EXTRACTS FROM THE BLUE-BOOK
Group A
"The Archbishop of Erzeroum, His Grace Sempad, who, with the Vali's authorization, was returning to Constantinople, was murdered at Erzindjan by the brigands in the service of the Union and Progress Committee. The bishops of Trebizond, Kaisaria, Moush, Bitlis, Sairt, and Erzindjan have all been murdered by order of the Young Turk Government" (p. 23).
"The shortest method for disposing of the women and children concentrated in the various camps was to burn them. Fire was set to large wooden sheds in Alidjan, Megrakom, Khaskegh, and other Armenian villages, and these absolutely helpless women and children were roasted to death.... And the executioners, who seem to have been unmoved by this unparalleled savagery, grasped infants by one leg and hurled them into the fire, calling out to the burning mothers: 'Here are your lions'" (p. 86).
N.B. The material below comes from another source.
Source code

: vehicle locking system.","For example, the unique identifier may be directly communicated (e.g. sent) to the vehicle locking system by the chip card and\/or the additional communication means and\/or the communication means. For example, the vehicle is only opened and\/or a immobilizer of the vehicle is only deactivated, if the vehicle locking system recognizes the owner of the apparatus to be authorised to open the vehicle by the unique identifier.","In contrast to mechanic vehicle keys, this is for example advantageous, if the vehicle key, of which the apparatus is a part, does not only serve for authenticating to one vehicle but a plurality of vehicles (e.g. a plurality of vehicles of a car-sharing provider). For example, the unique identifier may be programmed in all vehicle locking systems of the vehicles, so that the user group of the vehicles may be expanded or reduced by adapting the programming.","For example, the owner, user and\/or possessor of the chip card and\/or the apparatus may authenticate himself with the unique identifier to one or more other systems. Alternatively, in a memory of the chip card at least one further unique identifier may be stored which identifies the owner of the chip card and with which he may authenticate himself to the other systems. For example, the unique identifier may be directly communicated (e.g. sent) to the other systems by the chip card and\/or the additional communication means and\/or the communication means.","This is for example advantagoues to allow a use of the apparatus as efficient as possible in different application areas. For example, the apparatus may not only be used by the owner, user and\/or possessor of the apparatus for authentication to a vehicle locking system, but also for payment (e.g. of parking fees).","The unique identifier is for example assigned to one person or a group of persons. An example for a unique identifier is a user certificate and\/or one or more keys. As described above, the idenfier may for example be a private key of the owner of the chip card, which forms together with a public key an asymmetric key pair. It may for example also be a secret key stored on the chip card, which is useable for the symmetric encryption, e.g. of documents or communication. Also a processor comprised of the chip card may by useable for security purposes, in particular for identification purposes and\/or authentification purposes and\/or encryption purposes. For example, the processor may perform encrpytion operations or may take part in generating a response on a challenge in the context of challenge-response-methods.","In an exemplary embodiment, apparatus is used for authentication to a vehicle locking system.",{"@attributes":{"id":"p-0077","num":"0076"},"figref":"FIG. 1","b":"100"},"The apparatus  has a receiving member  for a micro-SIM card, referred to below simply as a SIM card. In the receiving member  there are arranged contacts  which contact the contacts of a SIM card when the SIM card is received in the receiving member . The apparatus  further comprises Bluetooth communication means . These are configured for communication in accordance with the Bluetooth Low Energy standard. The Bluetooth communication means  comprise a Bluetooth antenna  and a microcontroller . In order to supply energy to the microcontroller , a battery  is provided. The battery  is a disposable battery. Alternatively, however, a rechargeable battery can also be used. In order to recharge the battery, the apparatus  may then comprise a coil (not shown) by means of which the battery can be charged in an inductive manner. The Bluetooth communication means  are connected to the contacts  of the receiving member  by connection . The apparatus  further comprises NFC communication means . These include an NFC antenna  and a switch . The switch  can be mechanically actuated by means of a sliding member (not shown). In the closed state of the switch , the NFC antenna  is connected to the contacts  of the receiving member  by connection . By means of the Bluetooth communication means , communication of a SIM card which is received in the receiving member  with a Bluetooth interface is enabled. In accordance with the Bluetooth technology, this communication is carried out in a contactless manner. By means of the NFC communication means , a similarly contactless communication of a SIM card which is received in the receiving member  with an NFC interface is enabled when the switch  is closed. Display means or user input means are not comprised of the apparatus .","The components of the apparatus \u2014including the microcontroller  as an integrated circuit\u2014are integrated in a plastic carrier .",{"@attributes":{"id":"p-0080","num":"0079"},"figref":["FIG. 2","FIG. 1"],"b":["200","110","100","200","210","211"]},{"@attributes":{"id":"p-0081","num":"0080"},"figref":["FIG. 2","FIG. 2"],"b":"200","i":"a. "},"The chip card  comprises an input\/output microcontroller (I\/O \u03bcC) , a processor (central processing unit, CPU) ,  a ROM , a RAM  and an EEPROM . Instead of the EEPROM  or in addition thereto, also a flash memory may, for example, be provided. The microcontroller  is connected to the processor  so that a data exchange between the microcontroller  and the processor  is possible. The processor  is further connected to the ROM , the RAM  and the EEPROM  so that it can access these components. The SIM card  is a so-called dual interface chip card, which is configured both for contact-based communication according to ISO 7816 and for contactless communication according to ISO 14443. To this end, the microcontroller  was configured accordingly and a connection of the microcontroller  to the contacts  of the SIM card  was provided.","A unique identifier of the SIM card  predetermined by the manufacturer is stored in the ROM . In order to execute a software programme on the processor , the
"The Turks boasted of having now got rid of all the Armenians. I heard it from the officers myself, how they revelled in thought that the Armenians had been got rid of" (p. 88).
"It was heartrending to hear the cries of the people and children who were being burnt to death in their houses. The soldiers took great delight in hearing them, and when people who were out in the streets during the bombardment fell dead the soldiers merely laughed at them" (p. 90).
"Every officer boasted of the number he had personally massacred as his share in ridding Turkey of the Armenian race" (p. 90).
"Mehmed Effendi, the Ottoman deputy for Gendje (Ginj), collected about forty women and children and killed them" (p. 94).
"Of the other children, a girl was taken away and only escaped many months later when the Russians came. Very reluctantly she poured out her story to the Stapletons, from which it appeared that she had been handed round to ten officers after the murder of her husband and his mother, to be their sport" (p. 225).
"'See what care the Government is taking of the Armenians,' the Vali said, and she returned home surprised and pleased; but when she visited the Orphanage again several days later, there were only thirteen of the 700 children left—the rest had disappeared. They had been taken, she learnt, to a lake six hours' journey by road from the town and drowned" (p. 260).